Working up an appetite, we stopped at the Old Mill for brick oven pizza, a variety of sandwiches and desserts made in-house. They also have a bulk food section and gift shop to stock up for another night star party. Driving to Merritt Reservoir Snake Campgrounds, this area near Valentine offers astronomical views which can’t be seen from cities with ‘light’ pollution.
After spending the evening at The Niobrara Lodge, we woke up early to drive three hours to Nebraska’s Landmark Country to see both Chimney Rock and Scotts Bluff National Monument.
Once we arrived in town, we stopped for lunch at Flyover Brewing Company, the first brewery in the Nebraska Panhandle. They make the best pizza, sandwiches, salads and hummus in town, and take pride in the beer they brew. Their equipment is made in Lincoln, and their malt and sugar beets are grown in Nebraska.
After lunch we drove 20 minutes to the prominent geological formation Chimney Rock National Historic Site.
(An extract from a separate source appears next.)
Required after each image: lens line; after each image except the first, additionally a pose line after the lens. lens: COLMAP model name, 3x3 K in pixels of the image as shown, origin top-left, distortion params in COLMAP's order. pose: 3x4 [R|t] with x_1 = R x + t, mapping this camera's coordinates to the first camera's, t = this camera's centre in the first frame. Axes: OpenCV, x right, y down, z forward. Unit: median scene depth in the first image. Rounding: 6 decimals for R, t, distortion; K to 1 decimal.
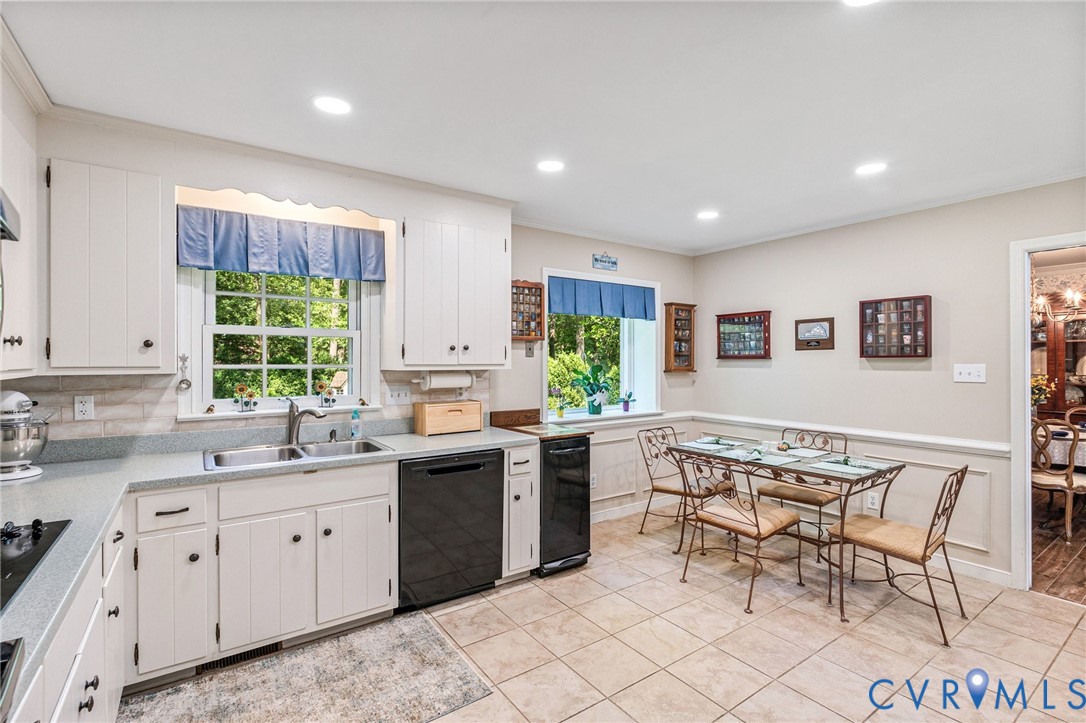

Rising 300 feet above the surrounding North Platte River Valley, there is an interactive Visitors Center to learn about the brave pioneers who traveled through this land on their way along the Oregon, California, and Mormon Trails.
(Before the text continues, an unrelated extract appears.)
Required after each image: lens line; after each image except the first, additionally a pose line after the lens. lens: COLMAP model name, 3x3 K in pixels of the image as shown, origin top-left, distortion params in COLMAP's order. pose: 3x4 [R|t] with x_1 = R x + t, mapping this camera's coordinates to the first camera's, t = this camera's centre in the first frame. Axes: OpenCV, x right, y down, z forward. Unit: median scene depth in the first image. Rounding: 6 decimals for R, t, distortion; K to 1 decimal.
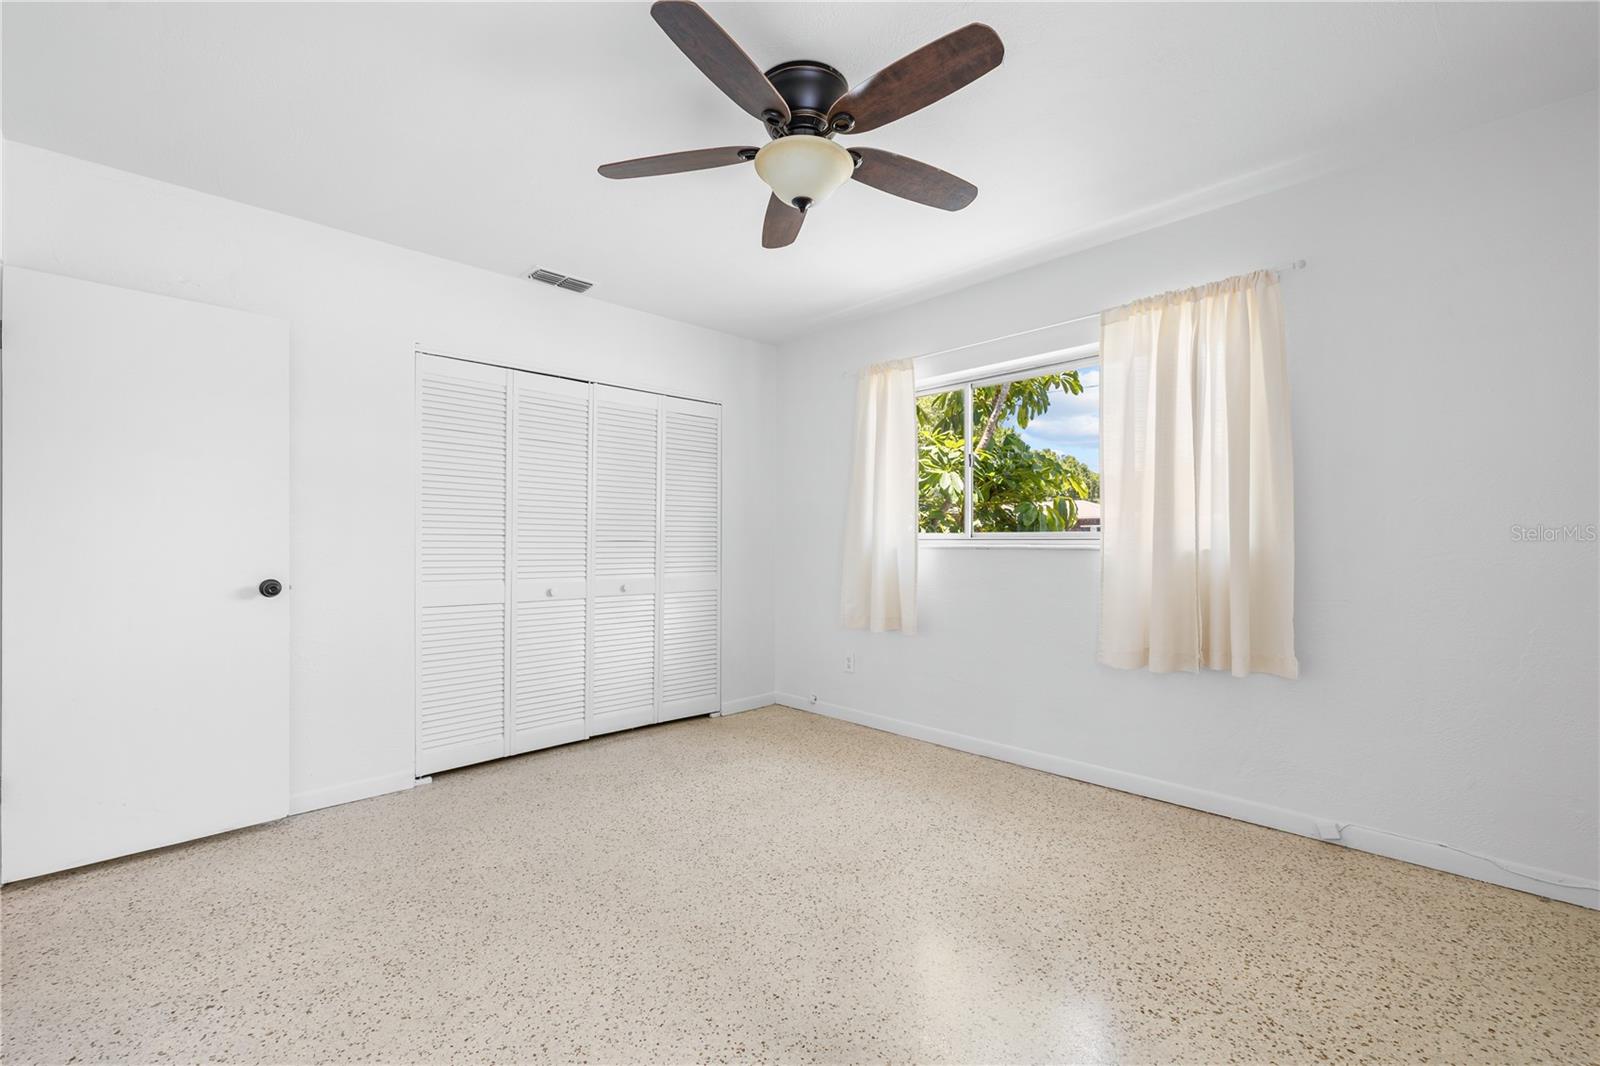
lens RADIAL K [[680.3, 0, 804.7], [0, 680.3, 536.6], [0, 0, 1]] dist [-0.000657, 0.000729]
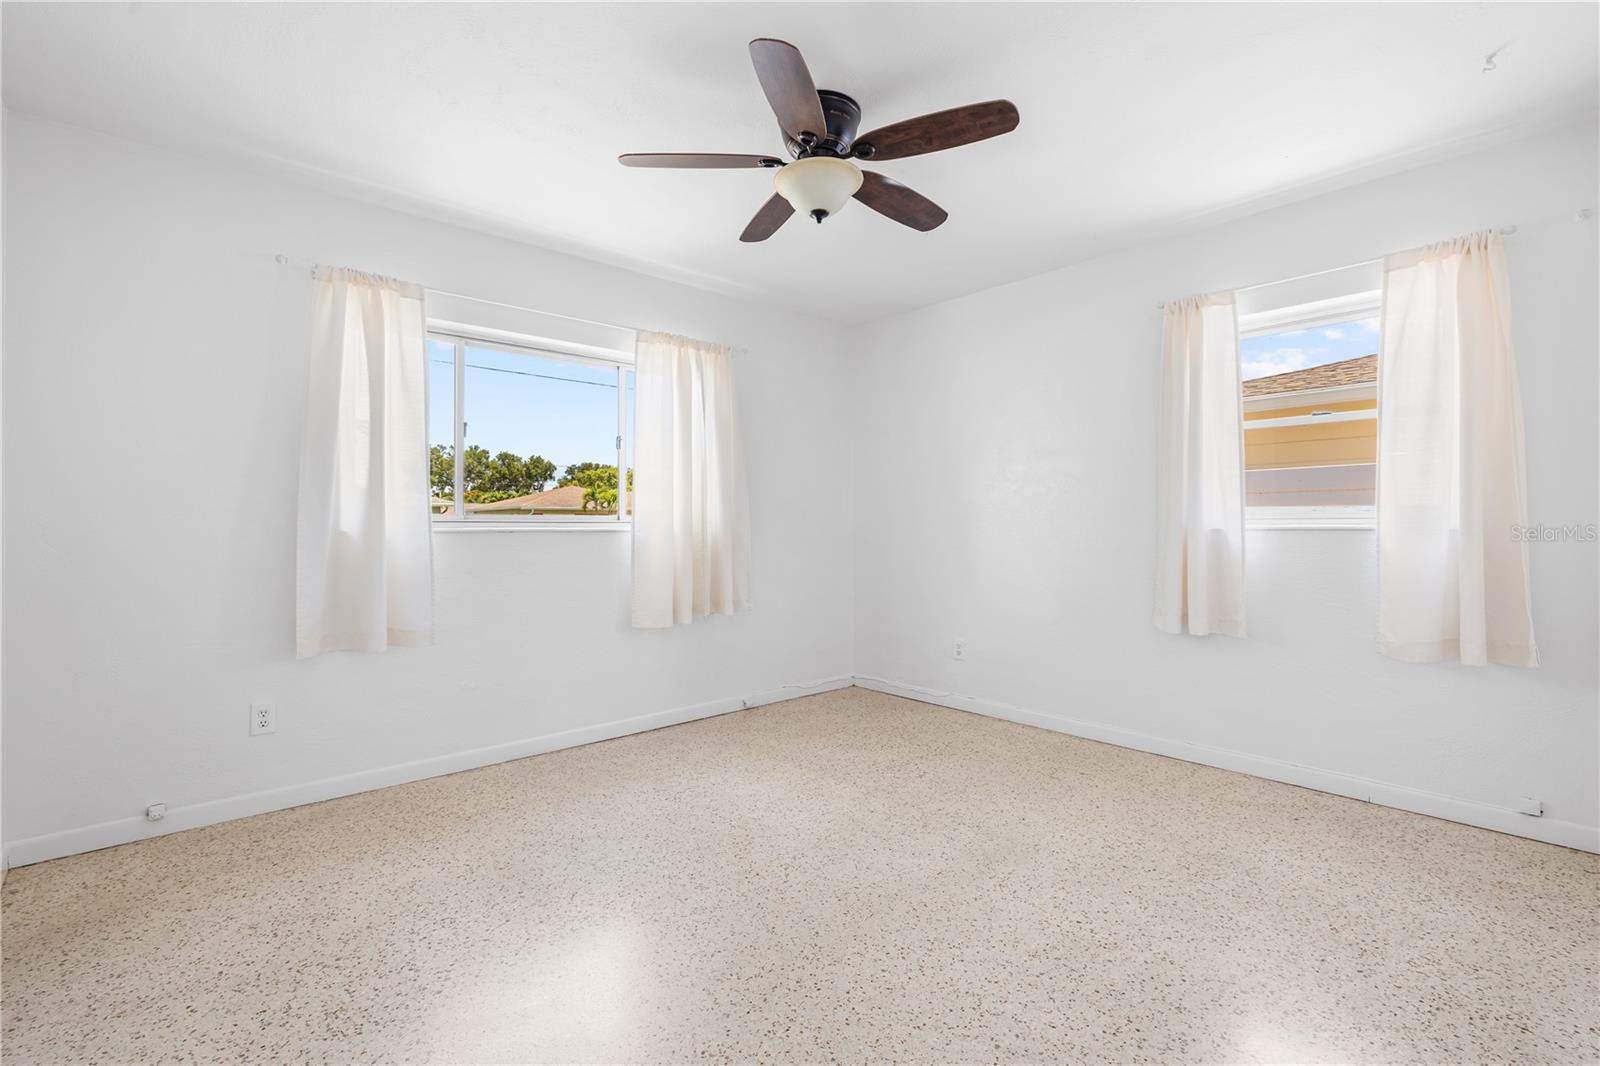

About 30 minutes from Chimney Rock is Papa Moon Winery & Cider House offering a family-friendly environment wine and cider tour. Visitors can order house-crafted cider and wine tastings to enjoy outside on the beautiful grounds.
For dinner The Steel Grill in the town of nearby Gering, is a lively tavern offering American BBQ, prime rib and steak salads in a sports bar setting.
We stayed overnight at the Monument Inn and Suites before driving a short distance to Scotts Bluff National Monument. Towering 800 feet above the North Platte River, Scotts Bluff also served as a directional landmark to Native Americans and emigrants. There are nearly 4 miles of hiking trails, and a 1.6 mile drive up to Summit Road to take in the panoramic views on top.
Afterwards we enjoyed brunch at The Mixing Bowl owned by Jamie Meisner. With the help and influence of her Grandma Ruth, she enhances traditional Midwest dishes with a German flair. After a hearty meal, we drove through the Heartland to Denver International airport to fly home.
Even though the Nebraska Tourism Bureau’s campaign touts “Visit Nebraska, Honestly, It’s Not For Everyone,” for travelers looking to see some of the most beautiful sights in America, Nebraska is filled with surprising discoveries.